Alguns especialistas também sugeriram que o vírus poderia causar mudanças duradouras nos altos níveis de emissões de carbono, se as pessoas continuarem com medo do transporte por voo e navio, ou preferirem trabalhar remotamente e realizarem conferências virtuais; ou que as nossas respostas rápidas diante de um enorme perigo mostrem que podemos fazer os tipos de modificações sociais exigidas pelas mudanças climáticas.

Mas Gernot Wagner, professor associado clínico do Departamento de Estudos Ambientais da Universidade de Nova Iorque, refere que a maioria dos riscos vão contra o progresso das mudanças climáticas – e que devemos ter muito cuidado com as lições que tiramos deste momento.

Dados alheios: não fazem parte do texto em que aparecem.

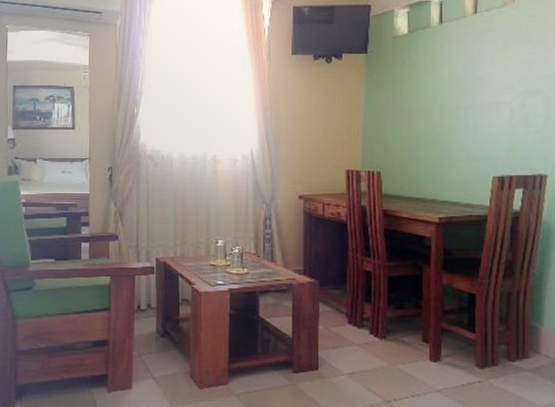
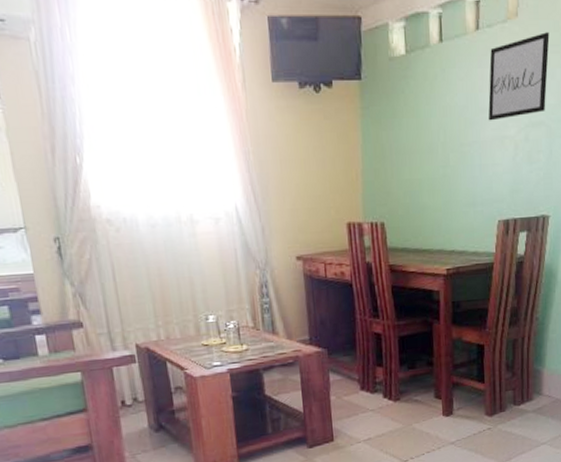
wall art: none [485,15,547,88] -> present [488,32,550,121]

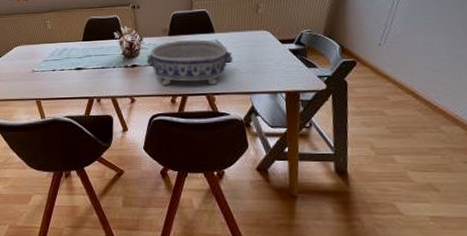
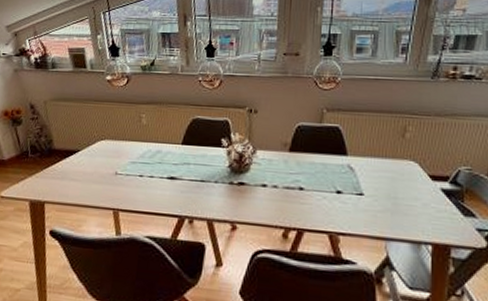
decorative bowl: present [146,39,233,86] -> none [257,159,368,223]

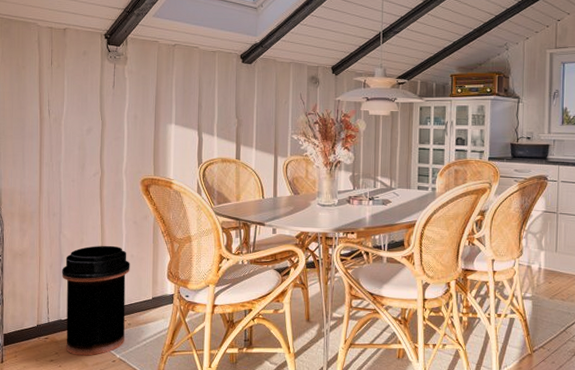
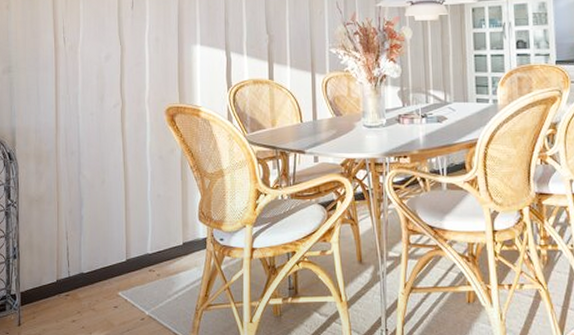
trash can: present [62,245,130,356] -> none [83,185,157,314]

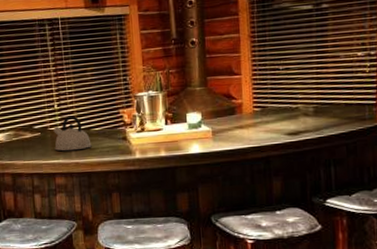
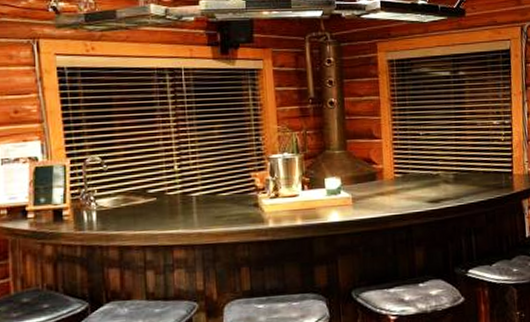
kettle: present [53,116,92,152] -> none [172,178,218,220]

“As emissões na China caíram porque a economia parou e as pessoas estão a morrer, e porque os pobres não conseguem obter remédios e alimentos”, refere. “Esta não é uma analogia de como queremos diminuir as emissões das mudanças climáticas”.

De facto, o objetivo principal de enfrentar o aquecimento global é evitar o sofrimento e a morte de forma geral. Portanto, é importante ter em mente, enquanto analisamos as consequências a longo prazo do surto de coronavírus, que os impactos a curto prazo são claros: muitas, muitas pessoas vão adoecer e morrer.

A situação é inequivocamente negativa. Por isso, atrasar o surto e prestar cuidados adequados tem de ser a nossa maior prioridade neste momento.

Artigo original de James Temple, editor sénior na MIT Technology Review (EUA) (adaptado).